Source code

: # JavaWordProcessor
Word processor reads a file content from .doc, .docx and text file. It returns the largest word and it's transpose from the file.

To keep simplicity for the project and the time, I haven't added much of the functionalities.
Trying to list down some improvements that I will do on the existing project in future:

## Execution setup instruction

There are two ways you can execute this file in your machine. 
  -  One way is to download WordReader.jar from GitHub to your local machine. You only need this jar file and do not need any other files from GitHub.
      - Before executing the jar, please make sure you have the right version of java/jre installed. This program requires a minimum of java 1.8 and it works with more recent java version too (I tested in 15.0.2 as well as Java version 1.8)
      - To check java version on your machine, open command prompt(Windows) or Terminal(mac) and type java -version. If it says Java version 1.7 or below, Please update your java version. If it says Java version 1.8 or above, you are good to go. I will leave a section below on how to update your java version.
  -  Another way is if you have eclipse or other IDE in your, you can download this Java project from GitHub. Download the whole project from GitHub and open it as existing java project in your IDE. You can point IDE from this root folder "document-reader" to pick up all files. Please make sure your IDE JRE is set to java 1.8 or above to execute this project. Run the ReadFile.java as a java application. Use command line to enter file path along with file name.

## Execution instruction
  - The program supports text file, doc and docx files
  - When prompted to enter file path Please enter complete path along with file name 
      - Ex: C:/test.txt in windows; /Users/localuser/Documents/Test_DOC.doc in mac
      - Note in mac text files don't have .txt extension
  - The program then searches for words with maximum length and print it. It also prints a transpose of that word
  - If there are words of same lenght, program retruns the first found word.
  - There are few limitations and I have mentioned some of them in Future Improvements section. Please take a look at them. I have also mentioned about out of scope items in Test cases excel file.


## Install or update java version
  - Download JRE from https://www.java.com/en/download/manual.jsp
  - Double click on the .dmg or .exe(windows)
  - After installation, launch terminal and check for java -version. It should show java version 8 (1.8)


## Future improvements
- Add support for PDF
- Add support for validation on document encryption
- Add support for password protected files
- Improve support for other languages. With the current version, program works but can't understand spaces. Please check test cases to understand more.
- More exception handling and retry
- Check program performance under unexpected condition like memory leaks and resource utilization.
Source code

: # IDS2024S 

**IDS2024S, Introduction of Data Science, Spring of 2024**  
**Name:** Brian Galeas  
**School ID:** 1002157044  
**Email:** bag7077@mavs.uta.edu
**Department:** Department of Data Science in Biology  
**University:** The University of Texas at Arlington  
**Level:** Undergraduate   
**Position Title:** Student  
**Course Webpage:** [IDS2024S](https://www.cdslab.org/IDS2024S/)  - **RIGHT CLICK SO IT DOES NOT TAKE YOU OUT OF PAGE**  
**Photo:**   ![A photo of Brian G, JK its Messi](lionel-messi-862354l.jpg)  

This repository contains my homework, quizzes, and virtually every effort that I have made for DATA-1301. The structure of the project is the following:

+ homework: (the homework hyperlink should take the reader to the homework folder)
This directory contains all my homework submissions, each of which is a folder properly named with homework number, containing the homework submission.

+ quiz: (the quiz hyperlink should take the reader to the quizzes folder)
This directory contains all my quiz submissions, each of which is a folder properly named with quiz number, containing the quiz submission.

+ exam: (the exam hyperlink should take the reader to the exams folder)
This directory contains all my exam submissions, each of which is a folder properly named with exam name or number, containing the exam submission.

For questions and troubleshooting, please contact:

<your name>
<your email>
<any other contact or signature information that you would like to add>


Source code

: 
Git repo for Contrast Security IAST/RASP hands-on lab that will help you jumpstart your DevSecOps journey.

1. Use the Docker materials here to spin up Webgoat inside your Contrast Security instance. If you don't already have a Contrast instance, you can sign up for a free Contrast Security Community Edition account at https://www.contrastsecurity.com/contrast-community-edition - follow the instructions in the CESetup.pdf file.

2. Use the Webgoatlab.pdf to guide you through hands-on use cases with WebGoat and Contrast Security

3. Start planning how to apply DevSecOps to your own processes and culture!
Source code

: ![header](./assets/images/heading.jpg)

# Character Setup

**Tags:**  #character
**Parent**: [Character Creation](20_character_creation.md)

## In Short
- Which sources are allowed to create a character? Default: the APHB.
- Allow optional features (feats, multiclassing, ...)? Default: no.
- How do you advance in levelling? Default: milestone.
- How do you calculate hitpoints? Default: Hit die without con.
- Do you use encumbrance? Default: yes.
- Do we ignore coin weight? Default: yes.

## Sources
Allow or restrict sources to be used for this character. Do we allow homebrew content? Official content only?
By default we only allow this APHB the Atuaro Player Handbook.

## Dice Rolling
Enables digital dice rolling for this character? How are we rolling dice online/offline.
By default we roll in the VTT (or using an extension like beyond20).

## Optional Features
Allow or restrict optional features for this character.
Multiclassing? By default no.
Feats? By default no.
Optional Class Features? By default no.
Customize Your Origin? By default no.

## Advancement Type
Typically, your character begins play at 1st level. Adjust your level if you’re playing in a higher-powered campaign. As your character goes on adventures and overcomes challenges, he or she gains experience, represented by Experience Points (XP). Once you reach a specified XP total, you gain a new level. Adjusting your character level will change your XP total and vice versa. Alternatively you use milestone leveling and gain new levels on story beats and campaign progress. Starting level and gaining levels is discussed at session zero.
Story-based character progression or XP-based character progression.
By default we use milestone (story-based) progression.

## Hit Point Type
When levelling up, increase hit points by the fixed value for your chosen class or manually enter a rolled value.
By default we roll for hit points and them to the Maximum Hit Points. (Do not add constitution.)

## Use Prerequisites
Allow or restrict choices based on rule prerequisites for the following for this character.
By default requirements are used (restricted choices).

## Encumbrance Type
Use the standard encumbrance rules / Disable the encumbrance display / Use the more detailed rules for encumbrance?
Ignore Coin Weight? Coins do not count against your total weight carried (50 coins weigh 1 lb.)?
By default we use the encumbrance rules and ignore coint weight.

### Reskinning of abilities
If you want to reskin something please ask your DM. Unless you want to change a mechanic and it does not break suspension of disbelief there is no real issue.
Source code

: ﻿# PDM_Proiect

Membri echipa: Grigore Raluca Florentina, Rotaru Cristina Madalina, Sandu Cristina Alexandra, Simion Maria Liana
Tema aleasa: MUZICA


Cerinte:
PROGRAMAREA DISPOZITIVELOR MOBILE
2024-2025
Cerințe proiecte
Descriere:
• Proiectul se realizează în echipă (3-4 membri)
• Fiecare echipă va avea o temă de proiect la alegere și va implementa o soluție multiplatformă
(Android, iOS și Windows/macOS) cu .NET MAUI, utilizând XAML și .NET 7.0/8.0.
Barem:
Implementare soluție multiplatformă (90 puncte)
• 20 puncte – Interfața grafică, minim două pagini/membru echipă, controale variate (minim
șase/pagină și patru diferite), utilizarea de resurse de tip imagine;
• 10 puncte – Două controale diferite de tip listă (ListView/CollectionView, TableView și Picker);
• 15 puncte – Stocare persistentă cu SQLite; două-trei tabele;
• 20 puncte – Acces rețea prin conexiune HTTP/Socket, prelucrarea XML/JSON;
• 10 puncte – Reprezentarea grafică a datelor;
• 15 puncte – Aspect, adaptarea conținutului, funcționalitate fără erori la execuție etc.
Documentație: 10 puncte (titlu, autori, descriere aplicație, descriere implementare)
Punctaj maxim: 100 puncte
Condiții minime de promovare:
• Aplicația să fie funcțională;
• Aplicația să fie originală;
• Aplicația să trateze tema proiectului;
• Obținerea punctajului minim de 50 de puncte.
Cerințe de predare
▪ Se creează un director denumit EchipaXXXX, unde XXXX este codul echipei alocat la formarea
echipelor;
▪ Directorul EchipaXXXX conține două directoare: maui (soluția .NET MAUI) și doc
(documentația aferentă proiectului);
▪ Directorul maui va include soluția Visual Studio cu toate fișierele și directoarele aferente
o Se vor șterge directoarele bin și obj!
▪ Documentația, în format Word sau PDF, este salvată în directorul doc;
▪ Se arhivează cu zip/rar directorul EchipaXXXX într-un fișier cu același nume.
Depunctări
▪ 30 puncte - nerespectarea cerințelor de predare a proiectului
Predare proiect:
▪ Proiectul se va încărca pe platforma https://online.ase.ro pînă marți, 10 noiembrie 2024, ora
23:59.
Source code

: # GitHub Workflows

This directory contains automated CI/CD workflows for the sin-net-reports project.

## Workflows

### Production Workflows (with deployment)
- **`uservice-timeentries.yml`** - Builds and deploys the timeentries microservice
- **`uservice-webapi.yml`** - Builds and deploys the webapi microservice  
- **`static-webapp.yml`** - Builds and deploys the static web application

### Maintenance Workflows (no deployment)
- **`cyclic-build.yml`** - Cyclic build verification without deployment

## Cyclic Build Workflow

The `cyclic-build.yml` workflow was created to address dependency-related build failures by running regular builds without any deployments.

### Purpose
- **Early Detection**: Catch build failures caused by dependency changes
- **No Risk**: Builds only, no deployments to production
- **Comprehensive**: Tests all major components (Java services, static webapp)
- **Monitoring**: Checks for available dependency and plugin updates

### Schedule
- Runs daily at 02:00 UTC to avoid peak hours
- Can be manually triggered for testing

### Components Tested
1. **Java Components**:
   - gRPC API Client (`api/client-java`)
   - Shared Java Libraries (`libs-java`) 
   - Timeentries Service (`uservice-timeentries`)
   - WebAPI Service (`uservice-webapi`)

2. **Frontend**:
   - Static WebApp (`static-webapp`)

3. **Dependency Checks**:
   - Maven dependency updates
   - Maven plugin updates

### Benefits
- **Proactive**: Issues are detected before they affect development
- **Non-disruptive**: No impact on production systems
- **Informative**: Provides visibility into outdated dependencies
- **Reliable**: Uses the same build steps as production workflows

□ □ □ □ □

(Your task)
Update the lines from the start of the listing through the line containing "## Execution setup instruction", inclusive, by replacing "simplicity" with "clarity" and leaving everything else unchanged. Return only those lines.

(Exercise output)
Source code

: # JavaWordProcessor
Word processor reads a file content from .doc, .docx and text file. It returns the largest word and it's transpose from the file.

To keep clarity for the project and the time, I haven't added much of the functionalities.
Trying to list down some improvements that I will do on the existing project in future:

## Execution setup instruction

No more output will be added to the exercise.